Methods: MoDic integrates motion correction with dictionary learning-based reconstruction. A random undersampling scheme was implemented for slice-interleaved T1 mapping sequence to allow prospective undersampled data acquisition. Phantom experiments were performed to evaluate the effect of reconstruction on T1 measurement. In vivo T1 mappings were acquired in 8 healthy subjects using 6 different acceleration approaches: uniform or randomly undersampled k-space data with reduction factors (R) of 2, 3, and 4. Uniform undersampled data were reconstructed with SENSE, and randomly undersampled k-space data were reconstructed using dictionary learning, compressed sensing SENSE, and MoDic methods. Three expert readers subjectively evaluated the quality of T1 maps using a 4-point scoring system. The agreement between T1 values was assessed by Bland-Altman analysis.
Results: In the phantom study, the accuracy of T1 measurements improved with increasing reduction factors ( 31 ± 35 ms, 13 ± 18 ms, and 5 ± 11 ms for reduction factor (R) = 2 to 4, respectively). The image quality of in vivo T1 maps assessed by subjective scoring using MoDic was similar to that of SENSE at R = 2 (P = .61) but improved at R = 3 and 4 (P < .01).
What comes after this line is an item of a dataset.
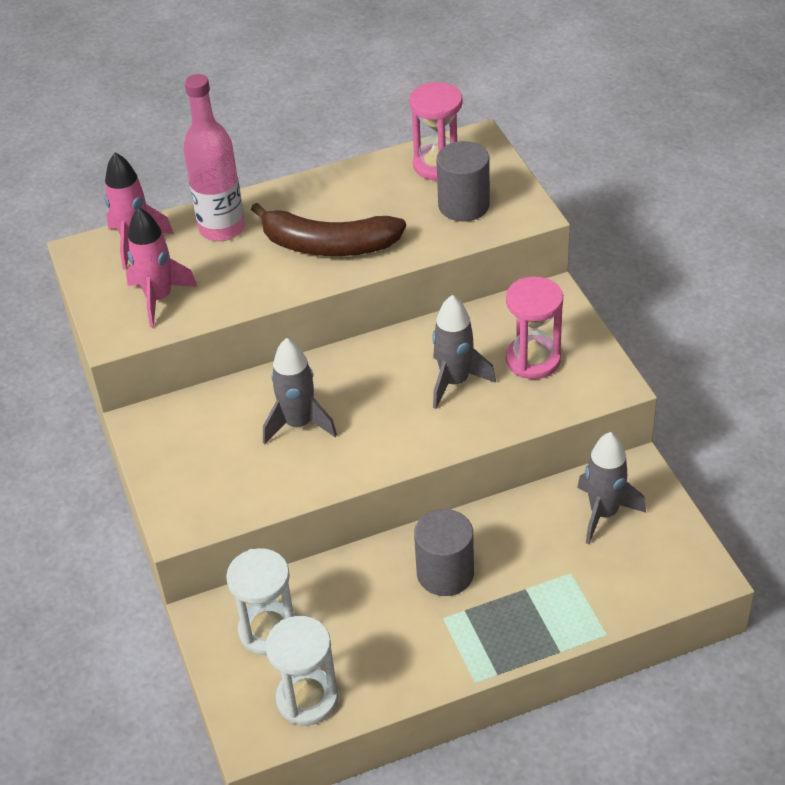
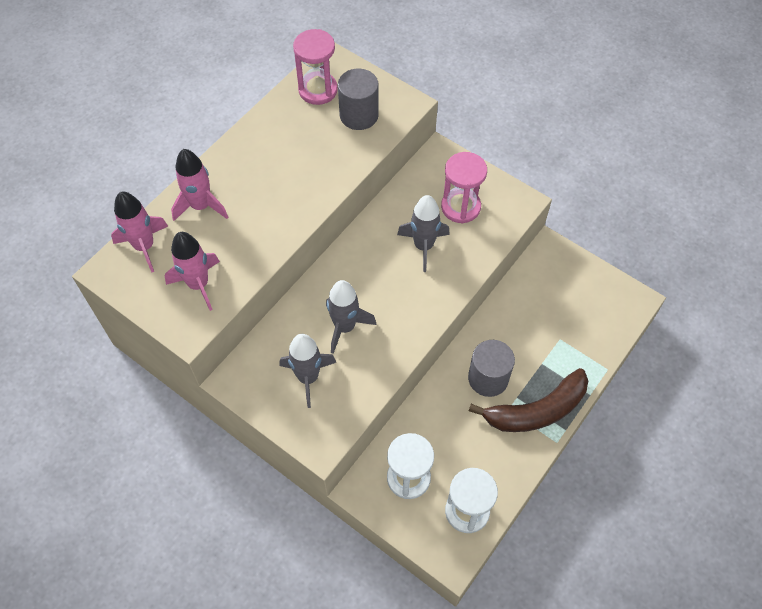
camera: 35 degrees left, 15 degrees up
(222, 228) = (201, 206): pink bottle -> pink rocket
(328, 245) = (289, 186): brown banana -> brown banana (536, 410)
(604, 513) = (551, 288): grey rocket -> grey rocket (308, 377)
The scores of dictionary learning (2.98 ± 0.71, 2.91 ± 0.60, and 2.67 ± 0.71 for R = 2 to 4) and CS-SENSE (3.32 ± 0.42, 3.05 ± 0.43, and 2.53 ± 0.43) were lower than those of MoDic (3.48 ± 0.46, 3.38 ± 0.52, and 2.9 ± 0.60) for all reduction factors (P < .05 for all).
Conclusion: The MoDic method accelerates data acquisition for myocardial T1 mapping with improved T1 measurement accuracy.
Keywords: compressed sensing; dictionary learning; motion correction; myocardial T1 mapping.
© 2018 International Society for Magnetic Resonance in Medicine.